This approach affords private-key encryption a couple of key advantages. First, the combination of corresponding, mathematically linked keys means that once the data has been encrypted, it can only be decrypted by the holder of the private key. Second, as the public key can be transmitted in clear text to the intended receiver, it is well suited to large-scale, public networks such as the Internet. The main downside of public-key encryption is that it is computationally expensive, thus rendering it unsuitable for situations in which large volumes are required. Above all, the security of the private key is paramount; if it is lost or compromised, the entire premise on which the process is built is broken.

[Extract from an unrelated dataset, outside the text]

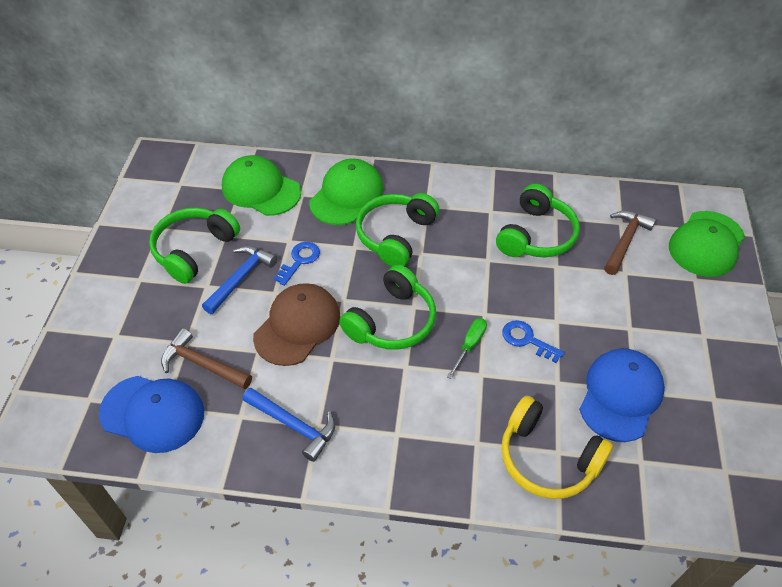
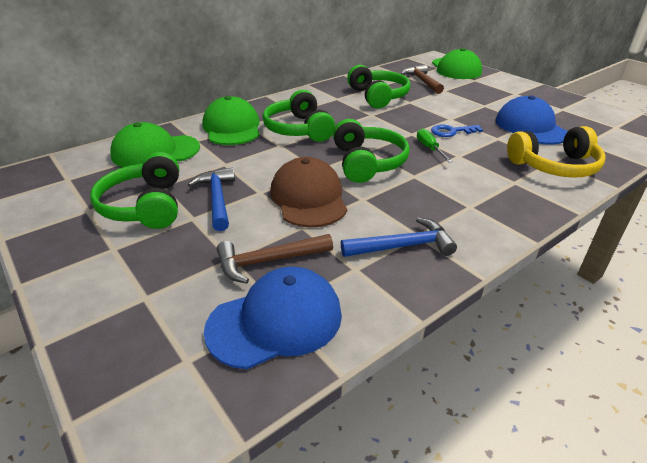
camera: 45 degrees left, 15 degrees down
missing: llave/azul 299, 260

SSL—Combining Symmetric and Asymmetric Encryption

Therefore, on the one hand we have a symmetric encryption mechanism that is computationally cheap but does not scale well to large numbers of users, and on the other, we have a computationally expensive algorithm which does scale well due to its concept of public keys. The answer in terms of SSL is to use a combination of both of these mechanisms to achieve the result we're looking for. The aim of combining the two methods is to allow for encrypted access from anywhere by anyone. The process uses asymmetric encryption to initialize the connection, and then uses symmetric encryption to provide a secure communication channel for the duration of the conversation.

When communications begin, the client creates a random number whose length is determined by the encryption strength required. This large random number will effectively form the shared private key for the symmetric encryption that will be used to exchange application data. The client encrypts this random number with the public key and sends the encrypted version of this to the server. The asymmetric encryption at this stage ensures that only the private key can decrypt the data. Once decrypted, this random number is now used as the symmetric key for the duration of the conversation, as each party has successfully shared a common key. The beauty of this process is that the actual private keys (random numbers) never actually traverse the connection in clear form, thus minimizing the chance of being intercepted. Figure 3-13 shows this combination of symmetric and public-key encryption as used by SSL.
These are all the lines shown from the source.